**BRIEF**
Collect each line of the material below that contains the string "pagina".

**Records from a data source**
[Start of section]

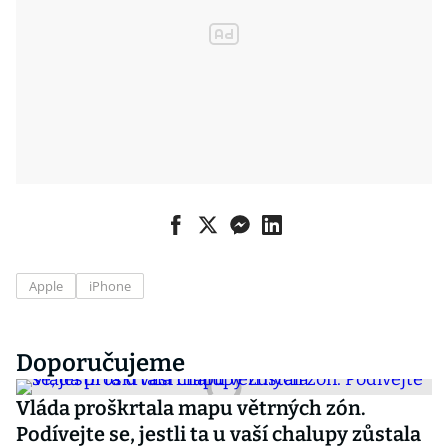
Apple
iPhone
Doporučujeme
Vláda proškrtala mapu větrných zón.
Podívejte se, jestli ta u vaší chalupy zůstala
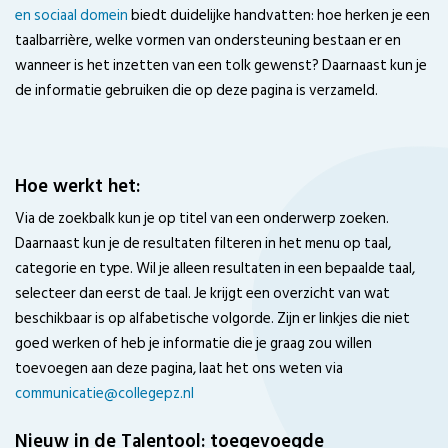
en sociaal domein
biedt duidelijke handvatten: hoe herken je een
taalbarrière, welke vormen van ondersteuning bestaan er en
wanneer is het inzetten van een tolk gewenst? Daarnaast kun je
de informatie gebruiken die op deze pagina is verzameld.
Hoe werkt het:
Via de zoekbalk kun je op titel van een onderwerp zoeken.
Daarnaast kun je de resultaten filteren in het menu op taal,
categorie en type. Wil je alleen resultaten in een bepaalde taal,
selecteer dan eerst de taal. Je krijgt een overzicht van wat
beschikbaar is op alfabetische volgorde. Zijn er linkjes die niet
goed werken of heb je informatie die je graag zou willen
toevoegen aan deze pagina, laat het ons weten via
communicatie@collegepz.nl
Nieuw in de Talentool: toegevoegde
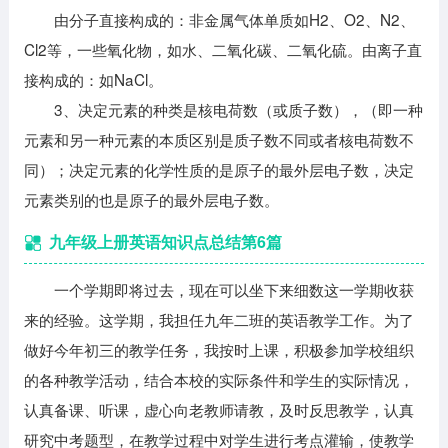
由分子直接构成的：非金属气体单质如H2、O2、N2、
Cl2等，一些氧化物，如水、二氧化碳、二氧化硫。由离子直
接构成的：如NaCl。
3、决定元素的种类是核电荷数（或质子数），（即一种
元素和另一种元素的本质区别是质子数不同或者核电荷数不
同）；决定元素的化学性质的是原子的最外层电子数，决定
元素类别的也是原子的最外层电子数。
九年级上册英语知识点总结第6篇
一个学期即将过去，现在可以坐下来细数这一学期收获
来的经验。这学期，我担任九年二班的英语教学工作。为了
做好今年初三的教学任务，我按时上课，积极参加学校组织
的各种教学活动，结合本校的实际条件和学生的实际情况，
认真备课、听课，虚心向老教师请教，及时反思教学，认真
研究中考题型，在教学过程中对学生进行考点灌输，使教学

[End of section]

**EXERCISE SOLUTION**
de informatie gebruiken die op deze pagina is verzameld.
toevoegen aan deze pagina, laat het ons weten via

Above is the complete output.